Default PostProcessTonemap configuration

Within PostProcessTonemap.cpp, there exists both a TonemapperConfBitmaskPC array and a TonemapperConfBitmaskMobile array. The comment at the top says…

// Edit the following to add and remove configurations.
// This is a white list of the combinations which are compiled.
// Place most common first (faster when searching in TonemapperFindLeastExpensive()).

At the end of TonemapperFindLeastExpensive, if it fails to find a matching configuration then it return the first entry and has the following comment…

// Fail returns 0, the gamma only shader.

TonemapperConfBitmaskMobile actually has the gamma only shader as the first, with increasingly more complex shaders after.
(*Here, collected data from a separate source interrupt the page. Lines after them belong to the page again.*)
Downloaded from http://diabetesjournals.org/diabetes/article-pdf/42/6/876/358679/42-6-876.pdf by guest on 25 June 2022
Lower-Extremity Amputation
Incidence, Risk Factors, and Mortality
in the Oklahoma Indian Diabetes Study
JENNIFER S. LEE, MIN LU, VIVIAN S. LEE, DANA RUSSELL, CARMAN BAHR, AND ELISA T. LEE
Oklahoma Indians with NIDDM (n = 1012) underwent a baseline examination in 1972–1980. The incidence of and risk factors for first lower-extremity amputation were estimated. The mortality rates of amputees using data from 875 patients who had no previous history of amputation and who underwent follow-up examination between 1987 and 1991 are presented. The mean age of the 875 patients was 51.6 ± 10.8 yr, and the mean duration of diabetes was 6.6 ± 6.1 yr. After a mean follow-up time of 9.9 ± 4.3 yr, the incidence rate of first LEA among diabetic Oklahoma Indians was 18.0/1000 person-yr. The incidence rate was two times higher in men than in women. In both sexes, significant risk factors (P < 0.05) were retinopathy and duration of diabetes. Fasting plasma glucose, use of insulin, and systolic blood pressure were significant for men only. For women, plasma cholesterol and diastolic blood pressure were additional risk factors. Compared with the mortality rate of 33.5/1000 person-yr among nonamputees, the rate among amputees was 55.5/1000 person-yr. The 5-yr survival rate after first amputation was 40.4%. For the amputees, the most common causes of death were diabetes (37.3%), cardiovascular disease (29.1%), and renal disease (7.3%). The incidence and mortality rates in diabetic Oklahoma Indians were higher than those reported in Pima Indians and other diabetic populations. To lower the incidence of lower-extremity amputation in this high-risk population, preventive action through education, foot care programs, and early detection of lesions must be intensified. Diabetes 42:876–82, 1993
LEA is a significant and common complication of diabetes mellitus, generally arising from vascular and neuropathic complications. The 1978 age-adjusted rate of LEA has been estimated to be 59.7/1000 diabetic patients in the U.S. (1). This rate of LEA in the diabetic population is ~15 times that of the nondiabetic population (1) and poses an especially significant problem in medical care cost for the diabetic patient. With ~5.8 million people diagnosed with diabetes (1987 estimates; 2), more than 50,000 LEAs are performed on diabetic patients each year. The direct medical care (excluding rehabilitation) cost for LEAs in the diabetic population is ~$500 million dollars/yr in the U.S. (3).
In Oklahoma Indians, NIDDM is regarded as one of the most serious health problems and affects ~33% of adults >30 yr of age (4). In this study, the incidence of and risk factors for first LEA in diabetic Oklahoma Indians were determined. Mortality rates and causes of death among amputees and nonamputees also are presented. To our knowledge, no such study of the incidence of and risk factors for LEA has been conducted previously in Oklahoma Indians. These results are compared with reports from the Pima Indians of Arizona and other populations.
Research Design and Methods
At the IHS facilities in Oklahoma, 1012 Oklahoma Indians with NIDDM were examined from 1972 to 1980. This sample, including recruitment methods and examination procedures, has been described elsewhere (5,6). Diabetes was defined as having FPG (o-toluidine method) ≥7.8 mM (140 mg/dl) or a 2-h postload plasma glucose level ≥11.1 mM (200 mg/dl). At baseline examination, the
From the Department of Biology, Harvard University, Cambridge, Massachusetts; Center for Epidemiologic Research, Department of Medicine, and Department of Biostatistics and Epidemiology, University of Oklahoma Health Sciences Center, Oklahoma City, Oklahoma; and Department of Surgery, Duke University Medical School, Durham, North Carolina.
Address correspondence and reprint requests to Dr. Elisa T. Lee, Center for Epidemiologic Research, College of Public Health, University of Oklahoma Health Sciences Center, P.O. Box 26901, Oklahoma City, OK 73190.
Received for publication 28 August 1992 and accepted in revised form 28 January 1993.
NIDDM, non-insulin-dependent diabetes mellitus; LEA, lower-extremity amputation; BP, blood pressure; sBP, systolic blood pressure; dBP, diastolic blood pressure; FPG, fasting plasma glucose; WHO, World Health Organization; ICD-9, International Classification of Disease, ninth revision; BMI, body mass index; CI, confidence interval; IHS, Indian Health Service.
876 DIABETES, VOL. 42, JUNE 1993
TonemapperConfBitmaskPC is the exact opposite with the most complex first. So the gamma comment appears to be contradictory.

I mention all this because after upgrading to 4.8 I’m having to go through PostProcessTonemap and figure out why I am having a bunch of issues and the contradictory comments are not helping. Can this be fixed? Which is the correct pattern?

I believe I did discover that the reduced list of configurations in TonemapperConfBitmaskPC had resulted in some of my shaders now being compiled with the first (most complex) shader. Why was this list reduced?

HI JasonKng -

Version 4.8 included a massive addition and performance improvements for Post Processing, read more here, and in particular a new Film Standard Tonemapper was added. In reference to the code comments, whether the Gamma only shader is at the beginning or the end, the Least Expensive Code will default to that Table Entry. Least expensive function actively searches the table each time. The Most common configuration for PCs are the most expensive post processing setup, while for Mobile the most common is the simple Gamma Shader, which is what the initial comment addresses.

There have been some issues with the 4.8 post process settings and the new tonemapper settings, but they are unrelated to this particular bit of coding and we are currently working on making improvements and many have been implemented in 4.9.

Thank You -

Eric Ketchum

Hi Eric,

Thanks for your response!

I had a few uses of Bloom and Contrast (and other similar) that were suddenly using the default. I had to add back in a few configuration so that I was not using the default. Should that have been expected? It looks like Bloom is still a part of the various default configurations, but Contrast is not. If that’s been incorporated elsewhere then why is it showing up as an option or why was it removed as part of the configurations? I want to make sure that everything is running optimally so I want to make sure that adding these configurations back in was warranted.

Thanks,

The comments are confusing - seems the code has changes and the comments haven’t been updated.
It would be nice to have PC and mobile doing it the same order. You clearly identified some issues there.
Generally this code is meant to pick the fastest possible shader permutation - the most complex shader should cover
all the other cases.

I created “UE-19535 Tonemapper shader permutation code/comment are confusing and behaves wrong in corner cases”
to track the issue and get it resolved.

The reason many bits were removed from the PC list was that those features have been moved to a LUT outside of the tone mapping shader. We don’t need permutations to optimize these different features being on. This was a large simplification to the tone mapper. The number of permutations shrank dramatically. It also resulted in a healthy optimization. I’d like to eventually do the same with the mobile path but I need to make absolutely sure it is at least as fast as what is there currently.

The only bit that was removed from the mobile list was vignette color which is no longer supported. The feature was removed. It being removed should not affect whether a match is found since it will no longer be looking for that bit.

The fail case should never happen. There should be an entry in the list that has all possible features which it will find a costly match with. Maybe there should be a check() there instead if it doesn’t find anything. The order is done such that the first entry is the expected most common and the last is least common. This will help the exact match case. If there isn’t an exact match the order doesn’t matter.

I do see a bug for the PC path which adds bits in TonemapperGenerateBitmask for features which aren’t in the PC list anymore. I just added code to wipe out those bits in TonemapperGenerateBitmaskPC.